The Outer Worlds: Spacer's Choice Edition to zbiorcze wydanie z dodatkami i graficznymi ulepszeniami. Czy warto dopłacić do tej edycji?
Pamiętam, że przy The Outer Worlds bawiłem się przednio, zwłaszcza po sporym niedosycie, jakim był dla mnie Fallout 76. Niedawno na rynek trafiła odświeżona wersja gry, która doczekała się zbiorczego wydania i lepszej oprawy graficznej, co stanowiło doskonałą okazję, by ponownie wcielić się w przebudzonego z długiej hibernacji bohatera i ruszyć ratować Arkadię. Gracze mają dwie opcje: albo kupić cały pakiet w wyższej cenie, albo w niższej, za sprawą aktualizacji dla posiadaczy podstawki i dodatków.
Kraina mlekiem i miodem płynąca
Przedstawiona historia w dużym uproszczeniu prezentuje się następująco: są źli, są dobrzy, neutralni, a pośrodku tego wszystkiego jesteśmy my z naszym bohaterem. Źli to Rada, która prawi hasła, że "wszystko od ludu dla ludu". Sama zaś pławi się w luksusach, wyzyskując innych niewolniczą pracą. Brzmi jak reżimówka i kojarzy mi się z okresem stalinizmu w Rosji. Ci dobrzy to oczywiście „wróg narodu”, który dąży do jego destabilizacji i uwolnienia jednostki spod jarzma pozornej wolności. Są też ci neutralni, którzy zaszyli się gdzieś tam na odludziu i w nosie mają to, co dzieje się wokół nich, dopóty inni im nie przeszkadzają.
Główna opowieść jest dość prosta, a siłą gry są misje poboczne. Dbanie o relacje z frakcjami nie jest prostą sprawą, bo każdy czegoś od nas chce. Często bywa tak, że pomagając jednym, szkodzimy innym. Dlaczego o tym wspominam? Bo w grze znajdziemy kilka zakończeń, które są ściśle powiązane z wyborami, które podejmujemy. Czasami mają one druzgocące konsekwencje i niedawna frakcja, z którymi pracowało nam się wspaniale, teraz najpierw strzela do nas, a dopiero potem pyta.
Wątek fabularny nie został zmieniony, zatem odsyłam do swojego poprzedniego tekstu, w którym recenzowałem oryginalne wydanie gry. Mechanicznie również nie doczekaliśmy się żadnych zmian. Wydanie z podtytułem Spacer's Choice zawiera dwa fabularne dodatki, które znacznie wydłużają rozgrywkę – nawet o 20 godzin. Oba podnoszą maksymalny poziom doświadczenia. Po prostu dostajemy jeszcze więcej tego samego.
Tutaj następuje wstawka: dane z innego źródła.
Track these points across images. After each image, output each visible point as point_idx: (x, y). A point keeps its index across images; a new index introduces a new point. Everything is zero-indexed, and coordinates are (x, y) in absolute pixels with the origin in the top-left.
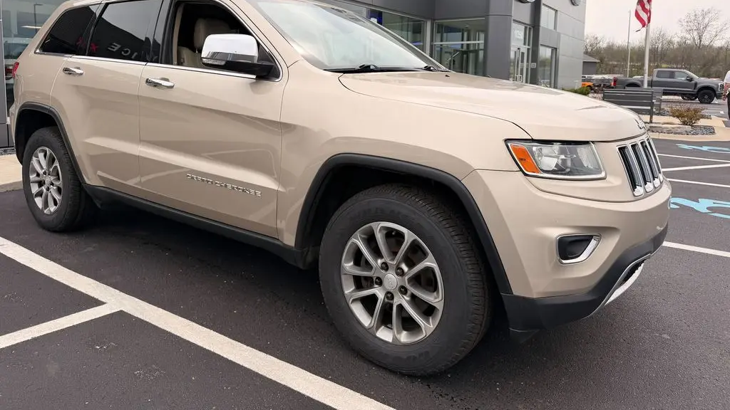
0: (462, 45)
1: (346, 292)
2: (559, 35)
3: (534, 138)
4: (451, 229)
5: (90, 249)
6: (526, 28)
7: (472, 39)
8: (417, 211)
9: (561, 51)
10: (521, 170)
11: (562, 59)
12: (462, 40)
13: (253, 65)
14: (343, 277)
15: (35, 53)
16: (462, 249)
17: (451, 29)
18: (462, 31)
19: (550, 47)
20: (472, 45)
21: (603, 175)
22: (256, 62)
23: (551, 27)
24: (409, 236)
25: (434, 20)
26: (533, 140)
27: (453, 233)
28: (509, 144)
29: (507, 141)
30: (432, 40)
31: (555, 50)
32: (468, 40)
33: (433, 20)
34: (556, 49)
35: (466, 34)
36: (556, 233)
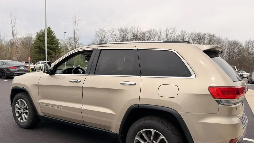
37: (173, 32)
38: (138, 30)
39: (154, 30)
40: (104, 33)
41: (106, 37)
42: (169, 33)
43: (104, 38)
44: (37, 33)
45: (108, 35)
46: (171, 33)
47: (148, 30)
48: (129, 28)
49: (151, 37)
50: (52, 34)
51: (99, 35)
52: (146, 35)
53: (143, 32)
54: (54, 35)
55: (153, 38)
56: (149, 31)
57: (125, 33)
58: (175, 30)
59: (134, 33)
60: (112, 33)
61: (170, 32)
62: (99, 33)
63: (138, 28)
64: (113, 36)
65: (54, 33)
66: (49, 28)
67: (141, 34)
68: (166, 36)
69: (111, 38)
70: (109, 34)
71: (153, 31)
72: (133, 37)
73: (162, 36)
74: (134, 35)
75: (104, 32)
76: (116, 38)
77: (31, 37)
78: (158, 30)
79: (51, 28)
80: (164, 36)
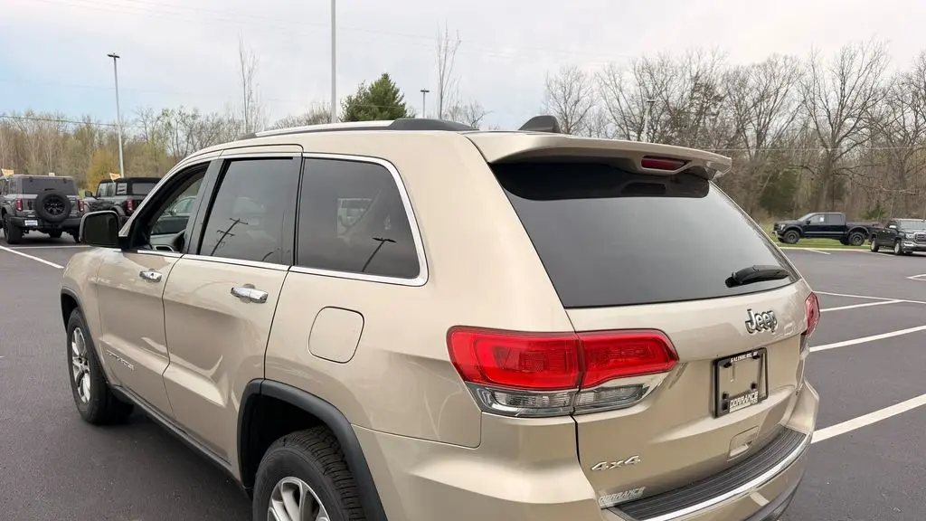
37: (871, 65)
38: (716, 65)
39: (786, 58)
40: (576, 85)
41: (585, 100)
42: (855, 69)
43: (576, 103)
44: (350, 98)
45: (592, 92)
46: (863, 69)
47: (760, 60)
48: (677, 58)
49: (772, 89)
50: (394, 99)
51: (560, 92)
52: (752, 81)
53: (737, 73)
54: (401, 103)
55: (782, 91)
56: (765, 65)
57: (661, 77)
58: (884, 57)
59: (697, 77)
60: (608, 82)
61: (860, 62)
62: (558, 86)
63: (714, 56)
64: (611, 96)
65: (400, 94)
66: (386, 76)
67: (727, 78)
68: (838, 83)
69: (604, 101)
70: (595, 86)
71: (781, 63)
72: (693, 90)
73: (821, 82)
74: (696, 84)
75: (577, 79)
76: (622, 101)
77: (329, 112)
78: (804, 58)
79: (392, 79)
80: (829, 83)
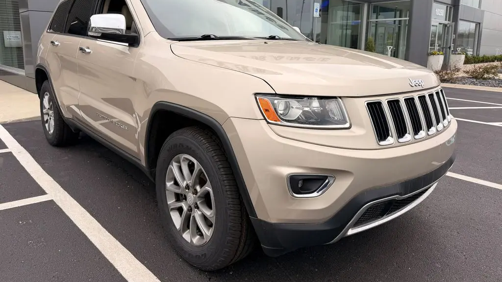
0: (395, 21)
1: (168, 203)
2: (483, 12)
3: (277, 93)
4: (219, 163)
5: (66, 158)
6: (447, 7)
7: (403, 16)
8: (200, 148)
9: (484, 25)
10: (265, 119)
11: (485, 31)
12: (395, 17)
13: (122, 36)
14: (167, 192)
15: (47, 32)
16: (225, 179)
17: (384, 10)
18: (395, 10)
19: (475, 22)
20: (403, 21)
21: (347, 125)
22: (124, 33)
23: (477, 7)
24: (197, 166)
25: (371, 2)
26: (276, 95)
27: (221, 166)
28: (258, 98)
29: (256, 94)
30: (368, 18)
31: (478, 24)
32: (400, 17)
33: (369, 3)
34: (480, 23)
35: (398, 13)
36: (287, 171)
Jeśli chodzi o rozgrywkę, nie zmieniono nic. Była i jest toporna. Nie przeszkadza mi to – uważam wręcz, że to jeden z atutów oryginału. Nasza postać porusza się dość komicznie, ale w sposób urokliwy. Całość skupia się na wykonywaniu zadań głównych i pobocznych oraz wdawaniu się w konflikty. To zwiększa poziom umiejętności bohatera i jego kompanów.
Niewiele więcej za niewiele drożej
The Outer Worlds: Spacer's Choice Edition to jednak nie tylko pełen zestaw z fabularnymi DLC, ale również pakiet poprawek, który sprawia, że prezentuje się ciut lepiej na konsolach nowej generacji. Chociaż produkcja dostępna jest również na PC, liczna społeczność graczy donosi, że ta odsłona nie tylko wygląda, ale też działa zdecydowanie gorzej od oryginału wydanego przed kilkoma laty. Plusem jest natomiast to, że twórcy są świadomi problemów i pracują nad ich rozwiązaniem.
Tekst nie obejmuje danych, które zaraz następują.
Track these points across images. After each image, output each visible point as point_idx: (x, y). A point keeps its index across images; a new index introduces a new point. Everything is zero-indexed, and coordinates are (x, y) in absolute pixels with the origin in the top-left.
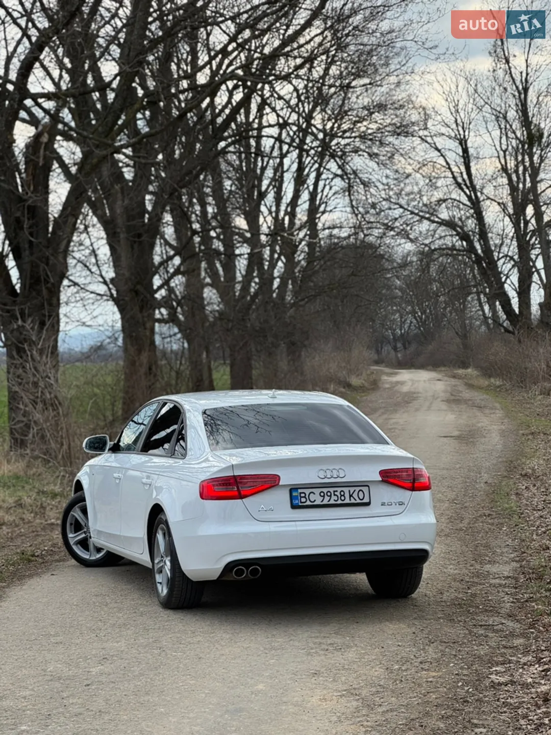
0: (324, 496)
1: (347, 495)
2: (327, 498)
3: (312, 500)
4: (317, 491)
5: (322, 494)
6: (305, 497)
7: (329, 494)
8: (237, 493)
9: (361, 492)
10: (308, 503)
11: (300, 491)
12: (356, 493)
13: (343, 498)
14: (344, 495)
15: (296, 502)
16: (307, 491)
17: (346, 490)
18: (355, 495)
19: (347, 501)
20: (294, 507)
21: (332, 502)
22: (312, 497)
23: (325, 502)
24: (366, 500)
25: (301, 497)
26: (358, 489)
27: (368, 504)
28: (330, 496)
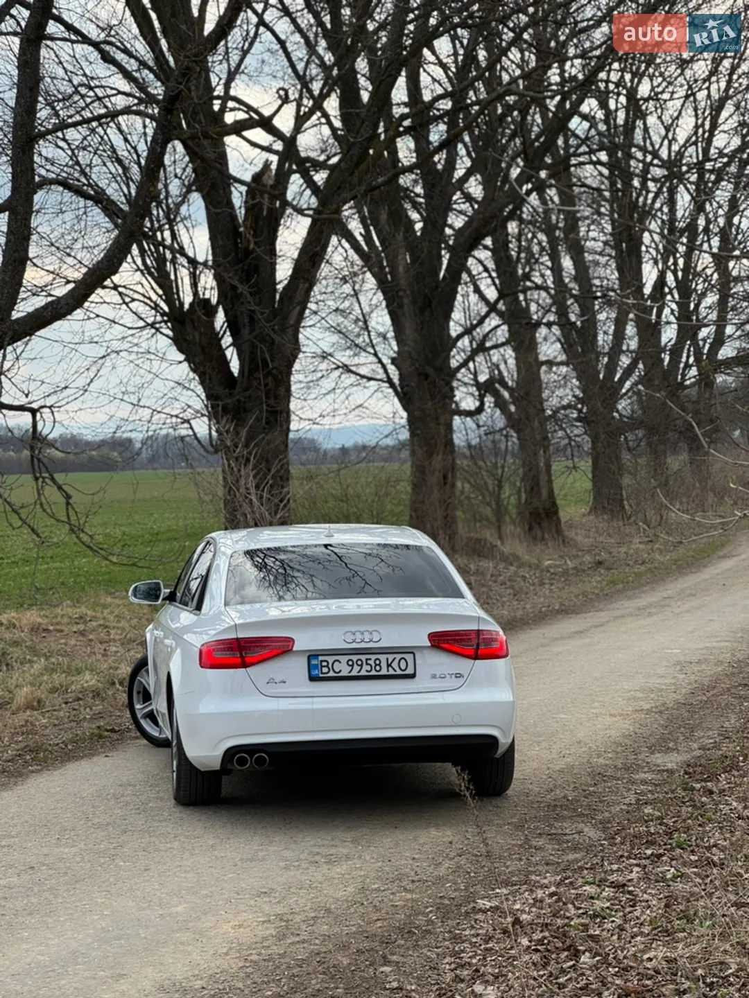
0: (352, 666)
1: (384, 665)
2: (356, 668)
3: (337, 670)
4: (344, 659)
5: (350, 663)
6: (327, 666)
7: (359, 663)
8: (239, 660)
9: (403, 661)
10: (331, 674)
11: (321, 658)
12: (397, 661)
13: (378, 668)
14: (379, 665)
15: (315, 672)
16: (331, 659)
17: (383, 658)
18: (395, 665)
19: (384, 672)
20: (313, 679)
21: (363, 673)
22: (337, 667)
23: (354, 673)
24: (410, 671)
25: (322, 666)
26: (398, 657)
27: (413, 676)
28: (361, 666)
Gracze mają do dyspozycji dwa tryby graficzne: filmowy oraz wydajnościowy, dzięki czemu każdy może wybrać to, co go interesuje. W tym drugim celem jest 60 klatek, ale "cel" to słowo klucz, bo gra nierzadko „chrupie”, gdy na ekranie robi się gorąco. A ciężko to zaakceptować w przypadku kilkuletniej produkcji – nie mamy w pełni otwartego świata, który sprawiałby, że konieczne byłoby generowanie sporej liczby elementów wyświetlanych jednocześnie na ekranie.
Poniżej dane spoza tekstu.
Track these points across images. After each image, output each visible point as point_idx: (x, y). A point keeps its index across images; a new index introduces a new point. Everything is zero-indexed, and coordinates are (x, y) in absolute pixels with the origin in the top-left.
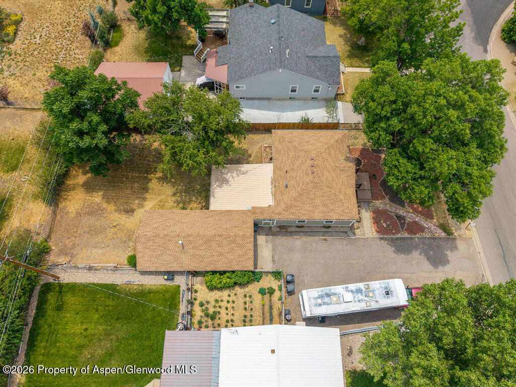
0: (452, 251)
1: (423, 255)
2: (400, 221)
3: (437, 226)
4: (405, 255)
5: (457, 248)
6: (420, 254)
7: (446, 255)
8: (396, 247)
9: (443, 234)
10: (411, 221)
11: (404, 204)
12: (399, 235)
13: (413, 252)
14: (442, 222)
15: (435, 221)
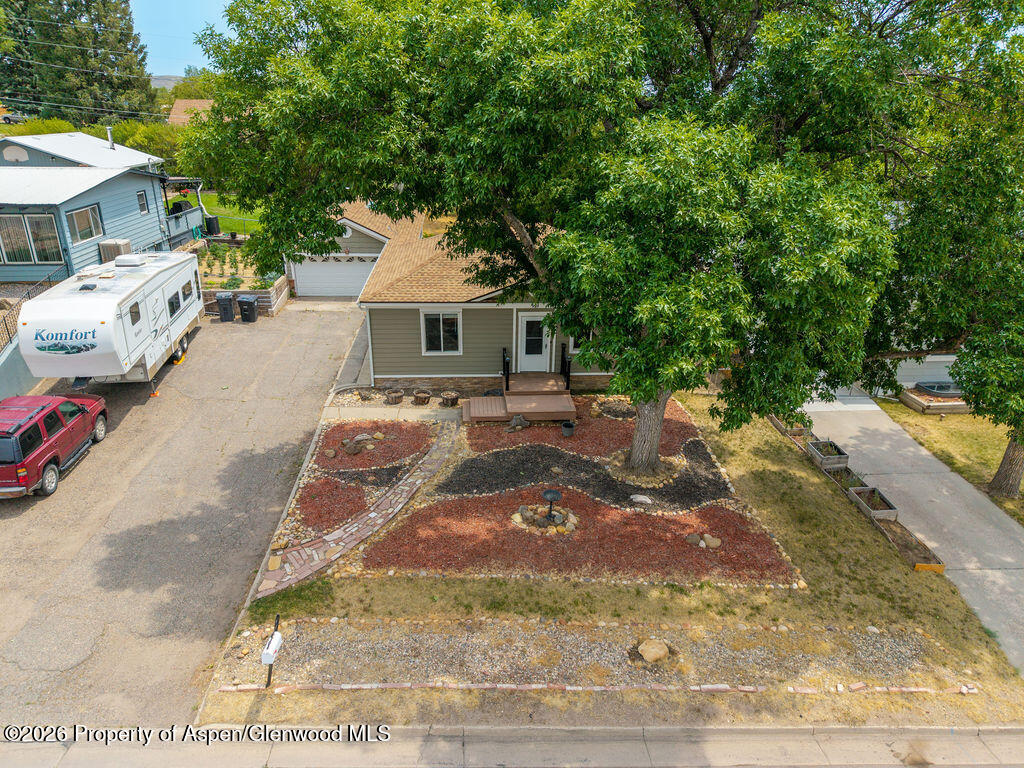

Zresztą sama oprawa wizualna również nie sprawia wrażenia najnowszej. Coś tam naprawiono, coś tam zmieniono względem oryginału, ale zapewnienia twórców o znacznej poprawie są mocno przesadzone. Owszem, różnice widać, ale Spacer's Choice nie zwala z nóg wizualiami. Zdarzają się rozmyte tekstury, które potrafią się doczytywać na oczach gracza.
Za to na pochwałę zasługują czasy ładowania – te są mocno skrócone względem oryginału. Coś, co mocno irytowało w grze z 2019 roku, wreszcie stało się miłe i przyjemne. To chyba jedyna pozytywna zmiana, którą dostrzegłem w uwspółcześnionej wersji. Wszystko inne w zasadzie pozostało niezmienione, nawet te sztuczne sekwencje dialogowe, które jak przeklikiwałem.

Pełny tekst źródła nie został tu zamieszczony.